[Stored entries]
— begin —
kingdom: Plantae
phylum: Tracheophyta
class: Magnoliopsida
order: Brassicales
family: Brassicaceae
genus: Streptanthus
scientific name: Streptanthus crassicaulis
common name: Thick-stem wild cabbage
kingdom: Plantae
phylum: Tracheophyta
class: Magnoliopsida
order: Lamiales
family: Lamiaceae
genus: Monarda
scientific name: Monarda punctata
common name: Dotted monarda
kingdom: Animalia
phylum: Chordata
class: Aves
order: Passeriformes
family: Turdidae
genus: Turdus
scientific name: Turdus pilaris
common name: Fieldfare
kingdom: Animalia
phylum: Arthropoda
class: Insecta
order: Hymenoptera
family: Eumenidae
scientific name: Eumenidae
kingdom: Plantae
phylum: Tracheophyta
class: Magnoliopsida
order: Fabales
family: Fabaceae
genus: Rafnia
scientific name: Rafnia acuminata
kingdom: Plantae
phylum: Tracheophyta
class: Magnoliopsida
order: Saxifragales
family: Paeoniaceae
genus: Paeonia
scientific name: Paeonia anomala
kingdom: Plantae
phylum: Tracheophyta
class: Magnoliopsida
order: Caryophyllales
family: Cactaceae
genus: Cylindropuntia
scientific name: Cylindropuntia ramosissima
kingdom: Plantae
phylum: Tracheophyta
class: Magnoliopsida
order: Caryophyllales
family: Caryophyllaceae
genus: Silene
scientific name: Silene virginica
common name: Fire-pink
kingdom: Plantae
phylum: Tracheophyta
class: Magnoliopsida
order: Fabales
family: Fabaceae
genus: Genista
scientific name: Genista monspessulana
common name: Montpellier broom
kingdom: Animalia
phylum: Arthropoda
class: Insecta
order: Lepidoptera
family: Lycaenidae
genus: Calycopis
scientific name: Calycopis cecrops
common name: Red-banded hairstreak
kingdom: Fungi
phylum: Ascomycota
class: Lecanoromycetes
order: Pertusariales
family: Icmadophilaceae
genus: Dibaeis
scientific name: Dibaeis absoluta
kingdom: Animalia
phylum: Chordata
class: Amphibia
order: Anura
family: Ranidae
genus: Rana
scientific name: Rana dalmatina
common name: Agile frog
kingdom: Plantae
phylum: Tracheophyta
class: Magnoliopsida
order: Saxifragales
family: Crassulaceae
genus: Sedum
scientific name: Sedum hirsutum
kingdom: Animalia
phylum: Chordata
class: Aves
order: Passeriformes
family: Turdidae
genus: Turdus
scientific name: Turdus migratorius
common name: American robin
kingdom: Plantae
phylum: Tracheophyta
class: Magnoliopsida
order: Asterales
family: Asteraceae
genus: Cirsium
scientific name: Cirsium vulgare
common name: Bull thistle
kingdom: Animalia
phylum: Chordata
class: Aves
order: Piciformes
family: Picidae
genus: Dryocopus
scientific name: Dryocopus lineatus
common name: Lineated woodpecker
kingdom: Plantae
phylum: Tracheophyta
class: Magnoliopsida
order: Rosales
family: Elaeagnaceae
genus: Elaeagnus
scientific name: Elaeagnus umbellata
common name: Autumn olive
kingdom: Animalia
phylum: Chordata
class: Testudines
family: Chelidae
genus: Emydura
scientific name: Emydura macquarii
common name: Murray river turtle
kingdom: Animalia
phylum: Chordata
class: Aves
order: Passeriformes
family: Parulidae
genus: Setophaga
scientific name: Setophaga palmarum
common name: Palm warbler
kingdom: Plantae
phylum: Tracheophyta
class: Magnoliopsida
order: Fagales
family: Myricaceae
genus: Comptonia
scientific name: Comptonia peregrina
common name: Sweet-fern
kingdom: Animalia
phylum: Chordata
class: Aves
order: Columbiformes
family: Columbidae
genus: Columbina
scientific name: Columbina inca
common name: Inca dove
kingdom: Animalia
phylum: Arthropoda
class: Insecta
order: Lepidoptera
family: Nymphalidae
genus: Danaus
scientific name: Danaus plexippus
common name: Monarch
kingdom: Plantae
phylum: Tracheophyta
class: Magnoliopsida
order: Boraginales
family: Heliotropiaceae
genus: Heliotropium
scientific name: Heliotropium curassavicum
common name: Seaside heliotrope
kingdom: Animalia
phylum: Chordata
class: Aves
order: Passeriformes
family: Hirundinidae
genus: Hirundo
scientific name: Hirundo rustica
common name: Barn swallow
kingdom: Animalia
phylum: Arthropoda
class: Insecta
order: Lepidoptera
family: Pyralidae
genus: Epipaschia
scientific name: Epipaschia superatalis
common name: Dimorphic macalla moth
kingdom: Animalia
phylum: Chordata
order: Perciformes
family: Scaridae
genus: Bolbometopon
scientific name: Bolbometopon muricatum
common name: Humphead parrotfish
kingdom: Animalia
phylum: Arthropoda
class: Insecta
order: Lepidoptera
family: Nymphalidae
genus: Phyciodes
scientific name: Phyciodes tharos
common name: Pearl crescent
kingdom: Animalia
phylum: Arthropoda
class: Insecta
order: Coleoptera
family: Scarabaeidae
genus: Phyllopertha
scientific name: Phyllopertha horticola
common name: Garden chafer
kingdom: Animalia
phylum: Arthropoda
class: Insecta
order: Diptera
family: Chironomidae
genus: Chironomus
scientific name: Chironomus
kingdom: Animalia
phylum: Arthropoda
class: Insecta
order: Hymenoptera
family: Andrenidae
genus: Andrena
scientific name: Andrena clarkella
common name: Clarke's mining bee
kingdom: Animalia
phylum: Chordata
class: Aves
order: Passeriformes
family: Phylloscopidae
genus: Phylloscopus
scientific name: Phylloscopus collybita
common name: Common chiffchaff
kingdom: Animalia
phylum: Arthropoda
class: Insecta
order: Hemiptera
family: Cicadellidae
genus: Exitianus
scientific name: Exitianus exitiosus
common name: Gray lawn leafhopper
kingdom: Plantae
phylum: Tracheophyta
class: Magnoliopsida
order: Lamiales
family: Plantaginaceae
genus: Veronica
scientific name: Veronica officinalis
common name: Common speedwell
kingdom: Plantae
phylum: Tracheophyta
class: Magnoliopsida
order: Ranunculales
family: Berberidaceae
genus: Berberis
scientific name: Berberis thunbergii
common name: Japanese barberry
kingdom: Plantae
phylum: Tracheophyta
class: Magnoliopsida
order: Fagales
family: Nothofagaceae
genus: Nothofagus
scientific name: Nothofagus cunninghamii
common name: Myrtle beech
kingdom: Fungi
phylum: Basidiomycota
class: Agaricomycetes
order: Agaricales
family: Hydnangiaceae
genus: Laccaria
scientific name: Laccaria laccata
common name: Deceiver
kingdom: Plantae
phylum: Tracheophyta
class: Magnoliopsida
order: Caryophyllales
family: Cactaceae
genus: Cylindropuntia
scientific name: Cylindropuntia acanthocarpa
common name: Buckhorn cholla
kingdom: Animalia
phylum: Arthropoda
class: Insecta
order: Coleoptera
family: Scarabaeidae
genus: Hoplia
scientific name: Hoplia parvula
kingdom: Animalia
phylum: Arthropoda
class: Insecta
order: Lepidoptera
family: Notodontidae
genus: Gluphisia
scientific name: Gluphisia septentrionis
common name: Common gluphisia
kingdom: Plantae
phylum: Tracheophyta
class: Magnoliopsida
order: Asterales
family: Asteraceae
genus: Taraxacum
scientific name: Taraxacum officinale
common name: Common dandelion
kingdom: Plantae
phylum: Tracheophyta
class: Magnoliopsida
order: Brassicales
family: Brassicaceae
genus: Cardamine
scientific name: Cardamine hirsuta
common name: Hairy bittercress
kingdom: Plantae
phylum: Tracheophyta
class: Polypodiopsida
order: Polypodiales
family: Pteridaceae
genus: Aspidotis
— end —
Reproduce all of the data above, changing each "scientific name" to "species" and leaving every other part unaltered.

kingdom: Plantae
phylum: Tracheophyta
class: Magnoliopsida
order: Brassicales
family: Brassicaceae
genus: Streptanthus
species: Streptanthus crassicaulis
common name: Thick-stem wild cabbage
kingdom: Plantae
phylum: Tracheophyta
class: Magnoliopsida
order: Lamiales
family: Lamiaceae
genus: Monarda
species: Monarda punctata
common name: Dotted monarda
kingdom: Animalia
phylum: Chordata
class: Aves
order: Passeriformes
family: Turdidae
genus: Turdus
species: Turdus pilaris
common name: Fieldfare
kingdom: Animalia
phylum: Arthropoda
class: Insecta
order: Hymenoptera
family: Eumenidae
species: Eumenidae
kingdom: Plantae
phylum: Tracheophyta
class: Magnoliopsida
order: Fabales
family: Fabaceae
genus: Rafnia
species: Rafnia acuminata
kingdom: Plantae
phylum: Tracheophyta
class: Magnoliopsida
order: Saxifragales
family: Paeoniaceae
genus: Paeonia
species: Paeonia anomala
kingdom: Plantae
phylum: Tracheophyta
class: Magnoliopsida
order: Caryophyllales
family: Cactaceae
genus: Cylindropuntia
species: Cylindropuntia ramosissima
kingdom: Plantae
phylum: Tracheophyta
class: Magnoliopsida
order: Caryophyllales
family: Caryophyllaceae
genus: Silene
species: Silene virginica
common name: Fire-pink
kingdom: Plantae
phylum: Tracheophyta
class: Magnoliopsida
order: Fabales
family: Fabaceae
genus: Genista
species: Genista monspessulana
common name: Montpellier broom
kingdom: Animalia
phylum: Arthropoda
class: Insecta
order: Lepidoptera
family: Lycaenidae
genus: Calycopis
species: Calycopis cecrops
common name: Red-banded hairstreak
kingdom: Fungi
phylum: Ascomycota
class: Lecanoromycetes
order: Pertusariales
family: Icmadophilaceae
genus: Dibaeis
species: Dibaeis absoluta
kingdom: Animalia
phylum: Chordata
class: Amphibia
order: Anura
family: Ranidae
genus: Rana
species: Rana dalmatina
common name: Agile frog
kingdom: Plantae
phylum: Tracheophyta
class: Magnoliopsida
order: Saxifragales
family: Crassulaceae
genus: Sedum
species: Sedum hirsutum
kingdom: Animalia
phylum: Chordata
class: Aves
order: Passeriformes
family: Turdidae
genus: Turdus
species: Turdus migratorius
common name: American robin
kingdom: Plantae
phylum: Tracheophyta
class: Magnoliopsida
order: Asterales
family: Asteraceae
genus: Cirsium
species: Cirsium vulgare
common name: Bull thistle
kingdom: Animalia
phylum: Chordata
class: Aves
order: Piciformes
family: Picidae
genus: Dryocopus
species: Dryocopus lineatus
common name: Lineated woodpecker
kingdom: Plantae
phylum: Tracheophyta
class: Magnoliopsida
order: Rosales
family: Elaeagnaceae
genus: Elaeagnus
species: Elaeagnus umbellata
common name: Autumn olive
kingdom: Animalia
phylum: Chordata
class: Testudines
family: Chelidae
genus: Emydura
species: Emydura macquarii
common name: Murray river turtle
kingdom: Animalia
phylum: Chordata
class: Aves
order: Passeriformes
family: Parulidae
genus: Setophaga
species: Setophaga palmarum
common name: Palm warbler
kingdom: Plantae
phylum: Tracheophyta
class: Magnoliopsida
order: Fagales
family: Myricaceae
genus: Comptonia
species: Comptonia peregrina
common name: Sweet-fern
kingdom: Animalia
phylum: Chordata
class: Aves
order: Columbiformes
family: Columbidae
genus: Columbina
species: Columbina inca
common name: Inca dove
kingdom: Animalia
phylum: Arthropoda
class: Insecta
order: Lepidoptera
family: Nymphalidae
genus: Danaus
species: Danaus plexippus
common name: Monarch
kingdom: Plantae
phylum: Tracheophyta
class: Magnoliopsida
order: Boraginales
family: Heliotropiaceae
genus: Heliotropium
species: Heliotropium curassavicum
common name: Seaside heliotrope
kingdom: Animalia
phylum: Chordata
class: Aves
order: Passeriformes
family: Hirundinidae
genus: Hirundo
species: Hirundo rustica
common name: Barn swallow
kingdom: Animalia
phylum: Arthropoda
class: Insecta
order: Lepidoptera
family: Pyralidae
genus: Epipaschia
species: Epipaschia superatalis
common name: Dimorphic macalla moth
kingdom: Animalia
phylum: Chordata
order: Perciformes
family: Scaridae
genus: Bolbometopon
species: Bolbometopon muricatum
common name: Humphead parrotfish
kingdom: Animalia
phylum: Arthropoda
class: Insecta
order: Lepidoptera
family: Nymphalidae
genus: Phyciodes
species: Phyciodes tharos
common name: Pearl crescent
kingdom: Animalia
phylum: Arthropoda
class: Insecta
order: Coleoptera
family: Scarabaeidae
genus: Phyllopertha
species: Phyllopertha horticola
common name: Garden chafer
kingdom: Animalia
phylum: Arthropoda
class: Insecta
order: Diptera
family: Chironomidae
genus: Chironomus
species: Chironomus
kingdom: Animalia
phylum: Arthropoda
class: Insecta
order: Hymenoptera
family: Andrenidae
genus: Andrena
species: Andrena clarkella
common name: Clarke's mining bee
kingdom: Animalia
phylum: Chordata
class: Aves
order: Passeriformes
family: Phylloscopidae
genus: Phylloscopus
species: Phylloscopus collybita
common name: Common chiffchaff
kingdom: Animalia
phylum: Arthropoda
class: Insecta
order: Hemiptera
family: Cicadellidae
genus: Exitianus
species: Exitianus exitiosus
common name: Gray lawn leafhopper
kingdom: Plantae
phylum: Tracheophyta
class: Magnoliopsida
order: Lamiales
family: Plantaginaceae
genus: Veronica
species: Veronica officinalis
common name: Common speedwell
kingdom: Plantae
phylum: Tracheophyta
class: Magnoliopsida
order: Ranunculales
family: Berberidaceae
genus: Berberis
species: Berberis thunbergii
common name: Japanese barberry
kingdom: Plantae
phylum: Tracheophyta
class: Magnoliopsida
order: Fagales
family: Nothofagaceae
genus: Nothofagus
species: Nothofagus cunninghamii
common name: Myrtle beech
kingdom: Fungi
phylum: Basidiomycota
class: Agaricomycetes
order: Agaricales
family: Hydnangiaceae
genus: Laccaria
species: Laccaria laccata
common name: Deceiver
kingdom: Plantae
phylum: Tracheophyta
class: Magnoliopsida
order: Caryophyllales
family: Cactaceae
genus: Cylindropuntia
species: Cylindropuntia acanthocarpa
common name: Buckhorn cholla
kingdom: Animalia
phylum: Arthropoda
class: Insecta
order: Coleoptera
family: Scarabaeidae
genus: Hoplia
species: Hoplia parvula
kingdom: Animalia
phylum: Arthropoda
class: Insecta
order: Lepidoptera
family: Notodontidae
genus: Gluphisia
species: Gluphisia septentrionis
common name: Common gluphisia
kingdom: Plantae
phylum: Tracheophyta
class: Magnoliopsida
order: Asterales
family: Asteraceae
genus: Taraxacum
species: Taraxacum officinale
common name: Common dandelion
kingdom: Plantae
phylum: Tracheophyta
class: Magnoliopsida
order: Brassicales
family: Brassicaceae
genus: Cardamine
species: Cardamine hirsuta
common name: Hairy bittercress
kingdom: Plantae
phylum: Tracheophyta
class: Polypodiopsida
order: Polypodiales
family: Pteridaceae
genus: Aspidotis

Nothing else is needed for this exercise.